Many bond documents have huge holes in them when it comes to sanctions, which could in theory trap paying agents and other deal parties in civil and even criminal legal action.

Because EU and US sanctions over Russia do not match, US-based firms which perform services for English law transactions might be caught out. Some issuers are already demanding new clauses in their documents to cover this risk, which could become standard in all bonds.

The US’s Russia-related sanctions still do not apply to many of the largest public bond issuers, but they apply retrospectively — there are no grandfathering provisions in place to permit contracts that have already been struck. EU sanctions, on the other hand, only apply to new deals.

So where, for example, a US paying agent was supposed to pay out money for a sanctioned entity in an English law deal, it would violate US sanctions (by handling money for a sanctioned entity) if it made the payments, and breech its contract if it did not.

According to a London-based lawyer working for a US trustee, structured finance deals usually have provisions called illegality clauses, which let the paying agents and other deal functionaries out of their contractual obligation if performing their duties becomes illegal. But these clauses are rare in bond documents.

“In short, bond documents don’t provide much for paying agents and other deal functionaries if performing their duties becomes illegal,” said Simon Hill, co-head of Allen & Overy’s global international capital markets group in London.

Tim Beech, a senior associate who works with Hill at A&O, said that some clients were already trying to fix it.

“Some market participants have already started to insist on specific wording to deal with illegality, particularly focused on sanctions, and I think in general we’ll begin to see a standard provision appear in most DCM documents on this point,” he said. "It’s a continuous task to keep contracts up to date with global developments.”

English law escape

However, paying agents do have another get out which should get them off the hook in English courts — if it is ever tested.

“In the case of a paying agent prevented from making a particular payment by reason of sanctions for example, we think under English law the courts would be likely to hold that the contract is frustrated," said Beech, "[whereby] the parties discharged from their obligations with no liability on either side and no damages payable.”

Hill explained that frustration is an English common law principle which is relevant for situations like the sanctions.

“But you can see that it would give everyone involved much more comfort if provisions dealing with illegality were specifically written into documents,” he added.

In practice, holding contracts together is likely to rely on confidence as much as the courts.
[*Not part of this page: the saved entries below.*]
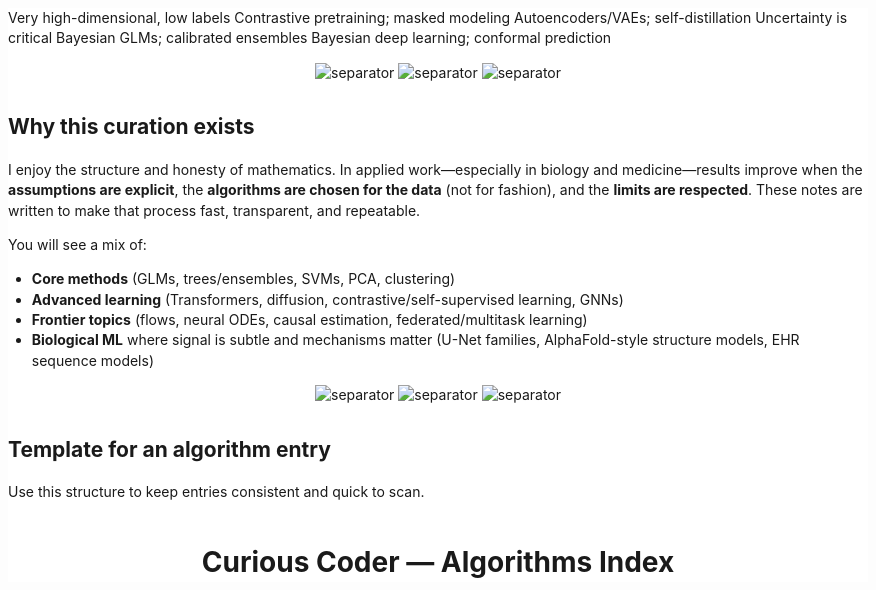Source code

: </tr>
<tr>
<td>Very high-dimensional, low labels</td>
<td>Contrastive pretraining; masked modeling</td>
<td>Autoencoders/VAEs; self-distillation</td>
</tr>
<tr style="background-color:#FAFAD2">
<td>Uncertainty is critical</td>
<td>Bayesian GLMs; calibrated ensembles</td>
<td>Bayesian deep learning; conformal prediction</td>
</tr>
</table>

<div align="center">

![separator](https://img.shields.io/badge/-E6E6FA?style=flat-square&color=E6E6FA)
![separator](https://img.shields.io/badge/-F0F8FF?style=flat-square&color=F0F8FF)
![separator](https://img.shields.io/badge/-FFF0F5?style=flat-square&color=FFF0F5)

</div>

## Why this curation exists

I enjoy the structure and honesty of mathematics. In applied work—especially in biology and medicine—results improve when the **assumptions are explicit**, the **algorithms are chosen for the data** (not for fashion), and the **limits are respected**. These notes are written to make that process fast, transparent, and repeatable.

You will see a mix of:
- **Core methods** (GLMs, trees/ensembles, SVMs, PCA, clustering)  
- **Advanced learning** (Transformers, diffusion, contrastive/self-supervised learning, GNNs)  
- **Frontier topics** (flows, neural ODEs, causal estimation, federated/multitask learning)  
- **Biological ML** where signal is subtle and mechanisms matter (U-Net families, AlphaFold-style structure models, EHR sequence models)

<div align="center">

![separator](https://img.shields.io/badge/-FFE4E1?style=flat&color=FFE4E1)
![separator](https://img.shields.io/badge/-E6E6FA?style=flat&color=E6E6FA)
![separator](https://img.shields.io/badge/-F0F8FF?style=flat&color=F0F8FF)

</div>

## Template for an algorithm entry

Use this structure to keep entries consistent and quick to scan.

<div align="center">

# Curious Coder — Algorithms Index
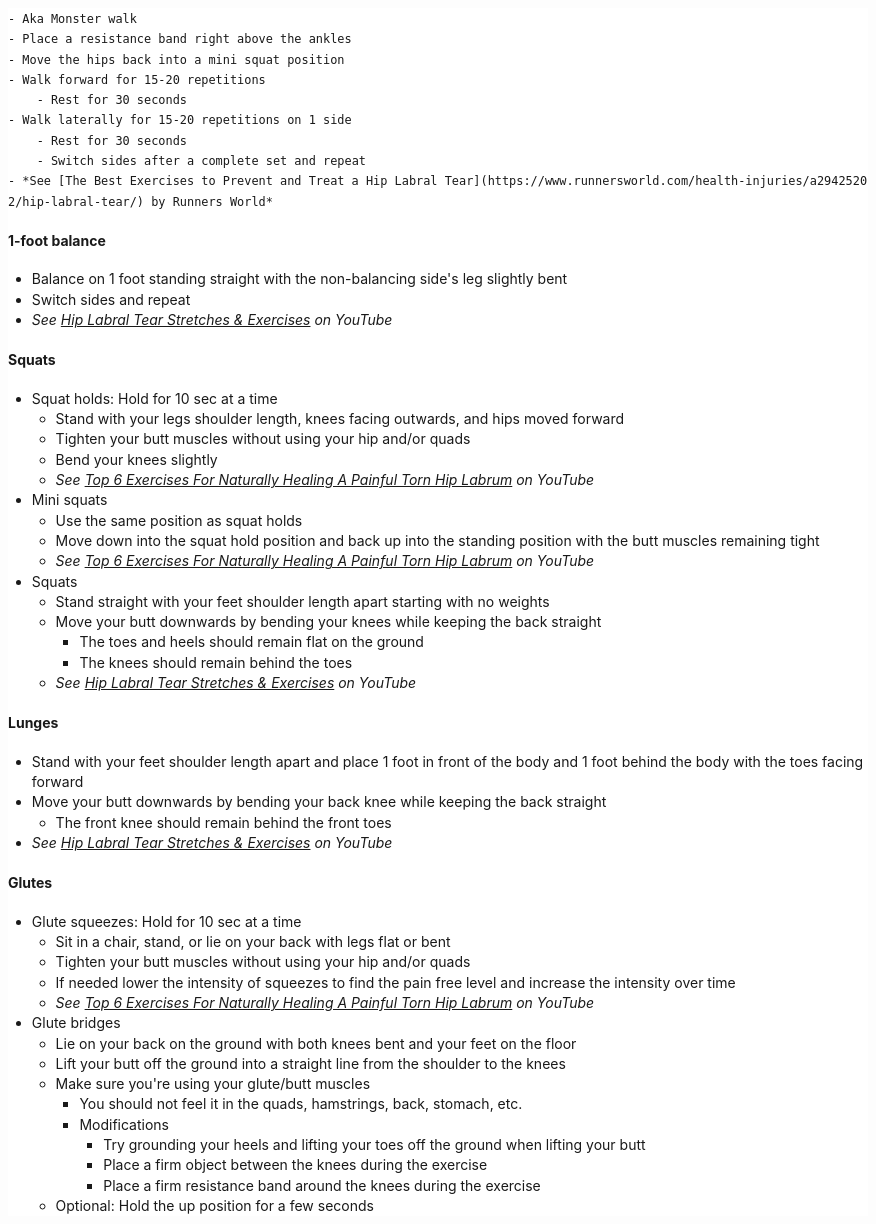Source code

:     - Aka Monster walk
    - Place a resistance band right above the ankles
    - Move the hips back into a mini squat position
    - Walk forward for 15-20 repetitions
        - Rest for 30 seconds
    - Walk laterally for 15-20 repetitions on 1 side
        - Rest for 30 seconds
        - Switch sides after a complete set and repeat
    - *See [The Best Exercises to Prevent and Treat a Hip Labral Tear](https://www.runnersworld.com/health-injuries/a29425202/hip-labral-tear/) by Runners World*

#### 1-foot balance
- Balance on 1 foot standing straight with the non-balancing side's leg slightly bent
- Switch sides and repeat
- *See [Hip Labral Tear Stretches & Exercises](https://www.youtube.com/watch?v=yZLMCAzKZz8&t=149s) on YouTube*

#### Squats
- Squat holds: Hold for 10 sec at a time
    - Stand with your legs shoulder length, knees facing outwards, and hips moved forward
    - Tighten your butt muscles without using your hip and/or quads
    - Bend your knees slightly
    - *See [Top 6 Exercises For Naturally Healing A Painful Torn Hip Labrum](https://youtu.be/TH7QuyxXhME?si=ZPcYEpk0WHSBWuXG&t=720) on YouTube*
- Mini squats
    - Use the same position as squat holds
    - Move down into the squat hold position and back up into the standing position with the butt muscles remaining tight
    - *See [Top 6 Exercises For Naturally Healing A Painful Torn Hip Labrum](https://youtu.be/TH7QuyxXhME?si=-hGWQ5djd8KqDezi&t=858) on YouTube*
- Squats
    - Stand straight with your feet shoulder length apart starting with no weights
    - Move your butt downwards by bending your knees while keeping the back straight
        - The toes and heels should remain flat on the ground
        - The knees should remain behind the toes
    - *See [Hip Labral Tear Stretches & Exercises](https://www.youtube.com/watch?v=yZLMCAzKZz8&t=196s) on YouTube*

#### Lunges
- Stand with your feet shoulder length apart and place 1 foot in front of the body and 1 foot behind the body with the toes facing forward
- Move your butt downwards by bending your back knee while keeping the back straight
    - The front knee should remain behind the front toes
- *See [Hip Labral Tear Stretches & Exercises](https://www.youtube.com/watch?v=yZLMCAzKZz8&t=248s) on YouTube*

#### Glutes
- Glute squeezes: Hold for 10 sec at a time
    - Sit in a chair, stand, or lie on your back with legs flat or bent
    - Tighten your butt muscles without using your hip and/or quads
    - If needed lower the intensity of squeezes to find the pain free level and increase the intensity over time
    - *See [Top 6 Exercises For Naturally Healing A Painful Torn Hip Labrum](https://youtu.be/TH7QuyxXhME?si=0k-T6izALlew8Aa5&t=300) on YouTube*
- Glute bridges
    - Lie on your back on the ground with both knees bent and your feet on the floor
    - Lift your butt off the ground into a straight line from the shoulder to the knees
    - Make sure you're using your glute/butt muscles
        - You should not feel it in the quads, hamstrings, back, stomach, etc.
        - Modifications
            - Try grounding your heels and lifting your toes off the ground when lifting your butt
            - Place a firm object between the knees during the exercise
            - Place a firm resistance band around the knees during the exercise
    - Optional: Hold the up position for a few seconds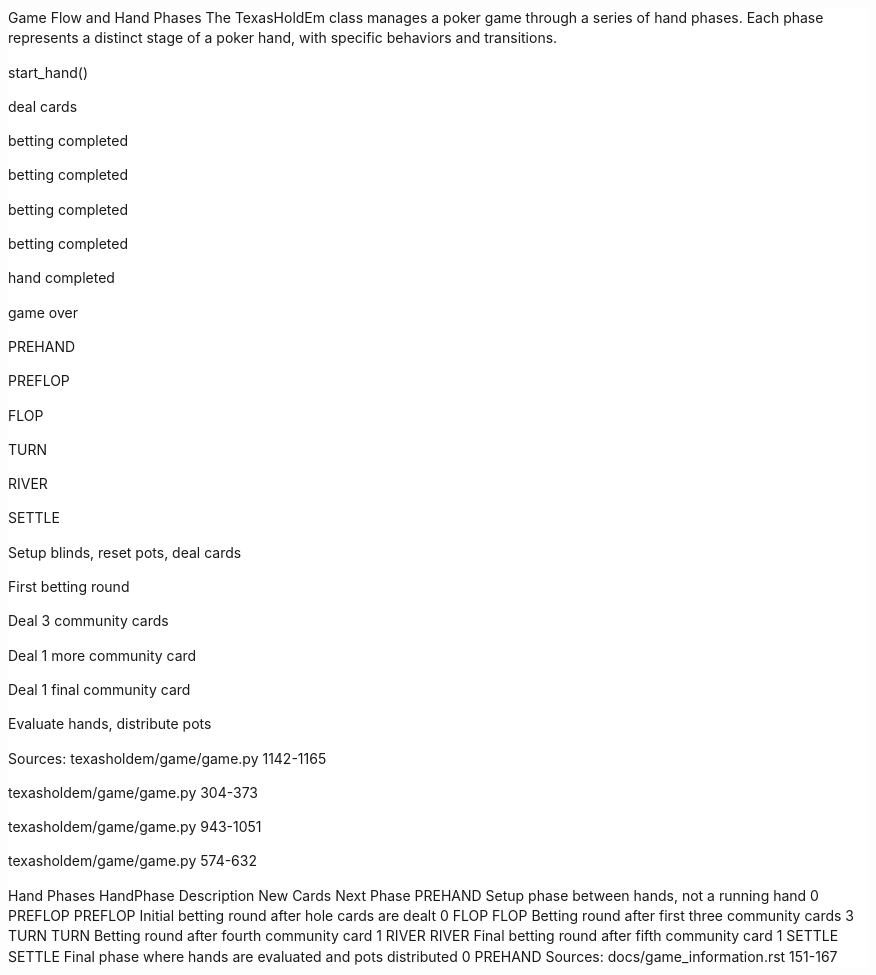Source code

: 
Game Flow and Hand Phases
The TexasHoldEm class manages a poker game through a series of hand phases. Each phase represents a distinct stage of a poker hand, with specific behaviors and transitions.

start_hand()

deal cards

betting completed

betting completed

betting completed

betting completed

hand completed

game over

PREHAND

PREFLOP

FLOP

TURN

RIVER

SETTLE

Setup blinds, reset pots, deal cards

First betting round

Deal 3 community cards

Deal 1 more community card

Deal 1 final community card

Evaluate hands, distribute pots

Sources: 
texasholdem/game/game.py
1142-1165
 
texasholdem/game/game.py
304-373
 
texasholdem/game/game.py
943-1051
 
texasholdem/game/game.py
574-632

Hand Phases
HandPhase	Description	New Cards	Next Phase
PREHAND	Setup phase between hands, not a running hand	0	PREFLOP
PREFLOP	Initial betting round after hole cards are dealt	0	FLOP
FLOP	Betting round after first three community cards	3	TURN
TURN	Betting round after fourth community card	1	RIVER
RIVER	Final betting round after fifth community card	1	SETTLE
SETTLE	Final phase where hands are evaluated and pots distributed	0	PREHAND
Sources: 
docs/game_information.rst
151-167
If investors or issuers ask for court guidance and an English court declares a contract frustrated, then there is no chance of all parties picking up again once sanctions come to an end — it is permanently dissolved.

So recourse to the courts ought to protect paying agents but it will be better for all parties if they can avoid it altogether.

Other documentation details set out what the other options for trapped paying agents are. In some deals, they may be able to resign their role; in others, issuers may be obliged to replace them if they do not perform.